HEADLINE
Mode Gelap
Artikel teks besar

Rochman : Dominus Litis dan Peran Jaksa dalam RUU-KUHAP Baru

Foto : Pemerhati hukum dan Dosen Pascasarjana Universitas Prof. Dr. Hazairin, SH (Unihaz) Bengkulu, Dr. Ir. M. Rochman, SH., MH., C.Med.


ReportTimeNews, Bengkulu - Pemerhati hukum dan Dosen Pascasarjana Universitas Prof. Dr. Hazairin, SH (Unihaz) Bengkulu, Dr. Ir. M. Rochman, SH., MH., C.Med, menyebutkan, perdebatan seputar peran jaksa dalam sistem peradilan pidana kembali mencuat, seiring dengan pembahasan RUU KUHAP terbaru. 

Rochman menekankan pentingnya memahami asas Dominus Litis yang menempatkan jaksa sebagai pengendali utama perkara pidana.

“Asas Dominus Litis memberikan kendali penuh kepada jaksa dalam proses penuntutan, termasuk kewenangan untuk menghentikan perkara demi kepentingan umum sebagaimana diatur dalam Pasal 140 ayat (2) KUHAP,” jelas Rochman pada Minggu, (18/5/2025). 

Namun, ia mengingatkan bahwa dominasi jaksa dalam pengendalian perkara tidak berarti merangkap sebagai penyidik. 

“Penyidikan tetap menjadi domain utama kepolisian. Dalam UU Kepolisian, Polri adalah penyidik utama, dan ini ditegaskan kembali dalam draf final RKUHAP, pasal 6 ayat (2) yang menyatakan bahwa penyidik Polri adalah merupakan penyidik utama, dan pasal 61 adalah merupakan Wewenang Penuntut Umum/ jaksa. Sehingga dari kedua APH tersebut tidak tumpang tindih dalam kewewenangannya masing - masing," tambah Rochman. 

Dia menjelaskan, draf awal RUU KUHAP sempat memuat usulan agar jaksa dapat melakukan penyidikan terhadap tindak pidana umum. Namun, untuk menghindari tumpang tindih kewenangan antar lembaga penegak hukum, draf final RUU KUHAP mengembalikan tugas tersebut ke kepolisian dan menempatkan jaksa kembali sebagai penuntut umum murni.
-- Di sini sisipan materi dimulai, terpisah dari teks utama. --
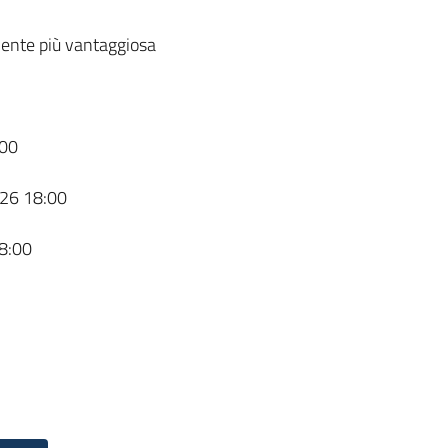
ente più vantaggiosa
00
26 18:00
8:00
“Dengan RUU KUHAP yang baru, pembagian kewenangan menjadi lebih jelas. Polisi sebagai penyidik, jaksa sebagai penuntut. Ini penting agar tidak terjadi konflik kelembagaan dan memperkuat efektivitas penegakan hukum,” ungkap Rochman.

Lebih lanjut di dalam RUU KUHAP juga menghadirkan pembaruan penting lainnya, seperti peningkatan kualitas SDM aparat penegak hukum melalui pendidikan dan pengawasan ketat, serta penguatan koordinasi antara PPNS, kepolisian, dan kejaksaan.

Dengan RUU ini diharapkan membawa sistem peradilan pidana Indonesia ke arah yang lebih transparan dan berkeadilan, sekaligus menjawab tantangan rendahnya profesionalisme dan tumpang tindih kewenangan.

“Ini bukan hanya revisi undang-undang, tapi reformasi paradigma penegakan hukum. Kita ingin peradilan yang lebih substansial, adil, dan menjamin hak-hak semua pihak,” demikian Rochman.